Generative engine optimization (GEO) is the practice of structuring digital content so that it is accurately surfaced, correctly attributed, and meaningfully cited by AI-powered search systems, including ChatGPT Search, Perplexity, Claude, and Google’s AI Overviews.

The difference between GEO and SEO

Traditional SEO optimizes for how a crawler indexes and ranks a page. GEO optimizes for how an AI model understands, summarizes, and credits that page when generating an answer. The signals are related but not identical. Both reward clear, well-organized content with strong factual grounding, but GEO places additional weight on structured data, semantic markup, machine-readable content indexes, and context that helps a model attribute a claim to the right source.

The connection between accessibility and GEO

Accessible and GEO-optimized web content shares more in common than most practitioners expect.

Descriptive alt text

Alt text written for screen readers is also the natural language description that an AI model reads when it encounters an image. Good alt text serves both audiences.

Semantic HTML and heading structure

A logical heading hierarchy helps both screen reader users and AI crawlers understand a page’s structure and relative importance. Heading structure is a signal; visual styling is not.

Clear, specific language

Content written in plain language with specific, verifiable claims is easier for both people with cognitive disabilities and AI models to process accurately.

Structured data markup

Schema.org markup gives AI crawlers explicit, machine-readable context. This is also a best practice for assistive technology compatibility.
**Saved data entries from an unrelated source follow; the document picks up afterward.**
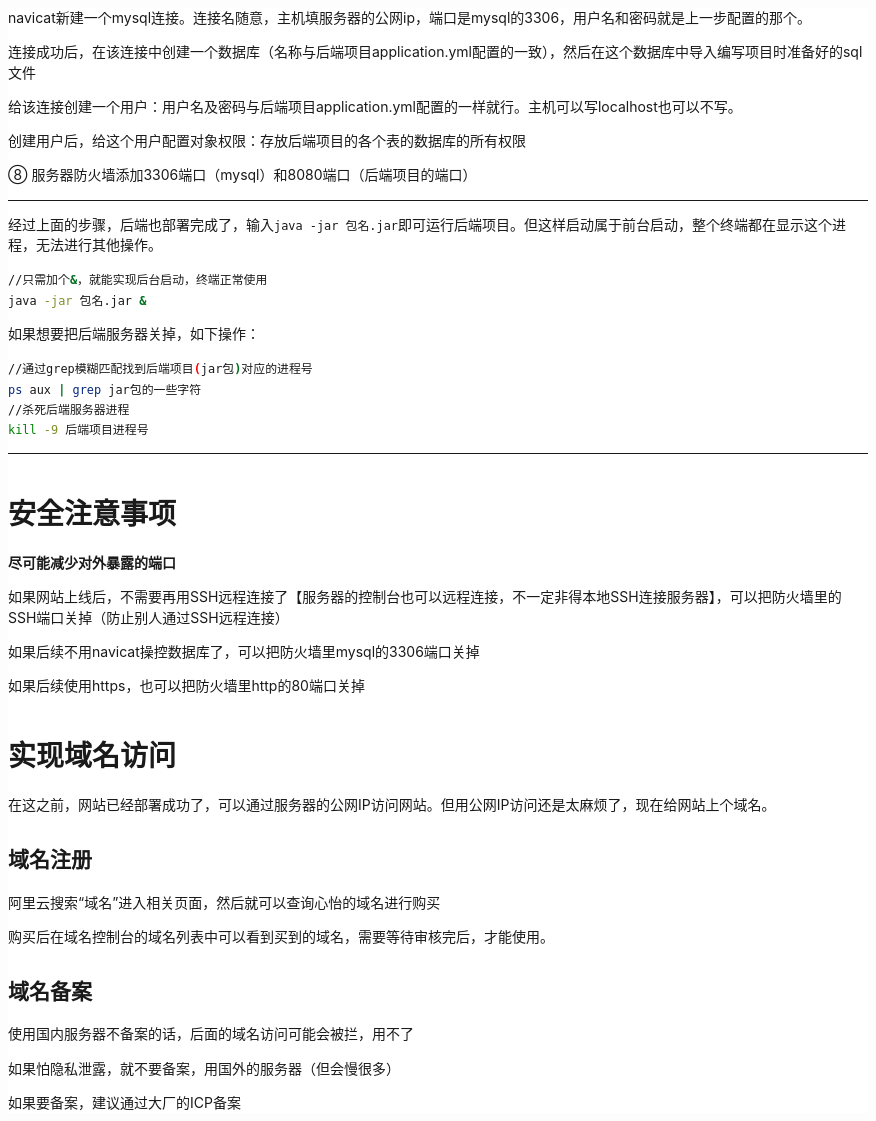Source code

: navicat新建一个mysql连接。连接名随意，主机填服务器的公网ip，端口是mysql的3306，用户名和密码就是上一步配置的那个。

连接成功后，在该连接中创建一个数据库（名称与后端项目application.yml配置的一致），然后在这个数据库中导入编写项目时准备好的sql文件

给该连接创建一个用户：用户名及密码与后端项目application.yml配置的一样就行。主机可以写localhost也可以不写。

创建用户后，给这个用户配置对象权限：存放后端项目的各个表的数据库的所有权限

⑧ 服务器防火墙添加3306端口（mysql）和8080端口（后端项目的端口）

****

经过上面的步骤，后端也部署完成了，输入`java -jar 包名.jar`即可运行后端项目。但这样启动属于前台启动，整个终端都在显示这个进程，无法进行其他操作。

```sh
//只需加个&，就能实现后台启动，终端正常使用
java -jar 包名.jar &
```

如果想要把后端服务器关掉，如下操作：

```sh
//通过grep模糊匹配找到后端项目(jar包)对应的进程号
ps aux | grep jar包的一些字符
//杀死后端服务器进程
kill -9 后端项目进程号
```

****

# 安全注意事项

**尽可能减少对外暴露的端口**

如果网站上线后，不需要再用SSH远程连接了【服务器的控制台也可以远程连接，不一定非得本地SSH连接服务器】，可以把防火墙里的SSH端口关掉（防止别人通过SSH远程连接）

如果后续不用navicat操控数据库了，可以把防火墙里mysql的3306端口关掉

如果后续使用https，也可以把防火墙里http的80端口关掉

# 实现域名访问

在这之前，网站已经部署成功了，可以通过服务器的公网IP访问网站。但用公网IP访问还是太麻烦了，现在给网站上个域名。

## 域名注册

阿里云搜索“域名”进入相关页面，然后就可以查询心怡的域名进行购买

购买后在域名控制台的域名列表中可以看到买到的域名，需要等待审核完后，才能使用。

## 域名备案

使用国内服务器不备案的话，后面的域名访问可能会被拦，用不了

如果怕隐私泄露，就不要备案，用国外的服务器（但会慢很多）

如果要备案，建议通过大厂的ICP备案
llms.txt: the practical GEO implementation

A growing practice is publishing an llms.txt file at the site root, a curated, Markdown-formatted index that tells AI crawlers what content is worth citing and how the site is organized. accessiBe publishes /llms.txt and /llms-full.txt as part of its platform strategy. The llms.txt file provides AI search systems with a curated map of hub content. The full companion provides a Markdown concatenation of hub pages; the format AI models process most reliably. One file at the site root, maintained alongside content updates, meaningfully improves how AI search represents accessiBe’s platform.